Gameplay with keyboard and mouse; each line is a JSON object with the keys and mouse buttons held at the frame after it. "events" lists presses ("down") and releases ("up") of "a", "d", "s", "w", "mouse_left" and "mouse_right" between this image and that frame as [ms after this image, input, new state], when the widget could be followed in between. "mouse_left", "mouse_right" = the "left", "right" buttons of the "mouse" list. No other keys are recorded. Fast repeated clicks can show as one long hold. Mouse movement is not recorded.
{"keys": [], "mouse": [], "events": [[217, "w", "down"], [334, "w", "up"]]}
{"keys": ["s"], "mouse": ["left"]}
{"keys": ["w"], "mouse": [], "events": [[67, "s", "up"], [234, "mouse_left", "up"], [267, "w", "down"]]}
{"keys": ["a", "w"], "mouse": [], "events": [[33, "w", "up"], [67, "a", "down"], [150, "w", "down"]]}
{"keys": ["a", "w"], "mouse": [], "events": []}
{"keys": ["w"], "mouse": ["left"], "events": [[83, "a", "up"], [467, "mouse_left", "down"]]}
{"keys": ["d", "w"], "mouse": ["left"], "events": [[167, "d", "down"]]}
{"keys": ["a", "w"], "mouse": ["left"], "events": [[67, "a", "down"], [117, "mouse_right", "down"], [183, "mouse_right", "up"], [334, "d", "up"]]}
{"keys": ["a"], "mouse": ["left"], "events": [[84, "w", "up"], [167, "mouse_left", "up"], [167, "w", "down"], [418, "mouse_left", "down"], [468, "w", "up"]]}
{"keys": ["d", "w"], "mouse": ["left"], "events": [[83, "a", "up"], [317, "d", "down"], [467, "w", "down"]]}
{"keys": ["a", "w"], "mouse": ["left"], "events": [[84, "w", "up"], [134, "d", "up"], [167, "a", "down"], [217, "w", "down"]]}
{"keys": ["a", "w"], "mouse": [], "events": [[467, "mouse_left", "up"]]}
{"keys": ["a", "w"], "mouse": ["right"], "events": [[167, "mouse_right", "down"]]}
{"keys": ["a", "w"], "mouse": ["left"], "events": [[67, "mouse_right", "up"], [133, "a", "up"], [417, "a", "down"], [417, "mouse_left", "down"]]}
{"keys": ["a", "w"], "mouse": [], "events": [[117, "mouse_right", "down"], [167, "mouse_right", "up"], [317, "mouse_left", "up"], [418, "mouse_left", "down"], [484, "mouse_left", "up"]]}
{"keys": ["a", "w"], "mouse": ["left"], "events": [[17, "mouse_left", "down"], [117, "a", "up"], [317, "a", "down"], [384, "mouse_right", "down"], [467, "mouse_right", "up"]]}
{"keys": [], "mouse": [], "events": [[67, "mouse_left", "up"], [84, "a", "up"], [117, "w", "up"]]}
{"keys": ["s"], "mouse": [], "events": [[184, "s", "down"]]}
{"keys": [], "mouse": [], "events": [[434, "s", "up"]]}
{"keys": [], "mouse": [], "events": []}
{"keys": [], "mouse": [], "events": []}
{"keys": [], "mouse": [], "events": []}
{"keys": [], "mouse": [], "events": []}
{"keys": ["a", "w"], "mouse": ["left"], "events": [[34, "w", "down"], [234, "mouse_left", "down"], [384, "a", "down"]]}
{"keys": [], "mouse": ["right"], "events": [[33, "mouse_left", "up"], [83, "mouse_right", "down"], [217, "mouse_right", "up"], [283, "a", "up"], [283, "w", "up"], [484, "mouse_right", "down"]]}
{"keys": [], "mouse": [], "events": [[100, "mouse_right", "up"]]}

+ + +

Reproduce the listing above exactly.

Result of the exercise →
Gameplay with keyboard and mouse; each line is a JSON object with the keys and mouse buttons held at the frame after it. "events" lists presses ("down") and releases ("up") of "a", "d", "s", "w", "mouse_left" and "mouse_right" between this image and that frame as [ms after this image, input, new state], when the widget could be followed in between. "mouse_left", "mouse_right" = the "left", "right" buttons of the "mouse" list. No other keys are recorded. Fast repeated clicks can show as one long hold. Mouse movement is not recorded.
{"keys": [], "mouse": [], "events": [[217, "w", "down"], [334, "w", "up"]]}
{"keys": ["s"], "mouse": ["left"]}
{"keys": ["w"], "mouse": [], "events": [[67, "s", "up"], [234, "mouse_left", "up"], [267, "w", "down"]]}
{"keys": ["a", "w"], "mouse": [], "events": [[33, "w", "up"], [67, "a", "down"], [150, "w", "down"]]}
{"keys": ["a", "w"], "mouse": [], "events": []}
{"keys": ["w"], "mouse": ["left"], "events": [[83, "a", "up"], [467, "mouse_left", "down"]]}
{"keys": ["d", "w"], "mouse": ["left"], "events": [[167, "d", "down"]]}
{"keys": ["a", "w"], "mouse": ["left"], "events": [[67, "a", "down"], [117, "mouse_right", "down"], [183, "mouse_right", "up"], [334, "d", "up"]]}
{"keys": ["a"], "mouse": ["left"], "events": [[84, "w", "up"], [167, "mouse_left", "up"], [167, "w", "down"], [418, "mouse_left", "down"], [468, "w", "up"]]}
{"keys": ["d", "w"], "mouse": ["left"], "events": [[83, "a", "up"], [317, "d", "down"], [467, "w", "down"]]}
{"keys": ["a", "w"], "mouse": ["left"], "events": [[84, "w", "up"], [134, "d", "up"], [167, "a", "down"], [217, "w", "down"]]}
{"keys": ["a", "w"], "mouse": [], "events": [[467, "mouse_left", "up"]]}
{"keys": ["a", "w"], "mouse": ["right"], "events": [[167, "mouse_right", "down"]]}
{"keys": ["a", "w"], "mouse": ["left"], "events": [[67, "mouse_right", "up"], [133, "a", "up"], [417, "a", "down"], [417, "mouse_left", "down"]]}
{"keys": ["a", "w"], "mouse": [], "events": [[117, "mouse_right", "down"], [167, "mouse_right", "up"], [317, "mouse_left", "up"], [418, "mouse_left", "down"], [484, "mouse_left", "up"]]}
{"keys": ["a", "w"], "mouse": ["left"], "events": [[17, "mouse_left", "down"], [117, "a", "up"], [317, "a", "down"], [384, "mouse_right", "down"], [467, "mouse_right", "up"]]}
{"keys": [], "mouse": [], "events": [[67, "mouse_left", "up"], [84, "a", "up"], [117, "w", "up"]]}
{"keys": ["s"], "mouse": [], "events": [[184, "s", "down"]]}
{"keys": [], "mouse": [], "events": [[434, "s", "up"]]}
{"keys": [], "mouse": [], "events": []}
{"keys": [], "mouse": [], "events": []}
{"keys": [], "mouse": [], "events": []}
{"keys": [], "mouse": [], "events": []}
{"keys": ["a", "w"], "mouse": ["left"], "events": [[34, "w", "down"], [234, "mouse_left", "down"], [384, "a", "down"]]}
{"keys": [], "mouse": ["right"], "events": [[33, "mouse_left", "up"], [83, "mouse_right", "down"], [217, "mouse_right", "up"], [283, "a", "up"], [283, "w", "up"], [484, "mouse_right", "down"]]}
{"keys": [], "mouse": [], "events": [[100, "mouse_right", "up"]]}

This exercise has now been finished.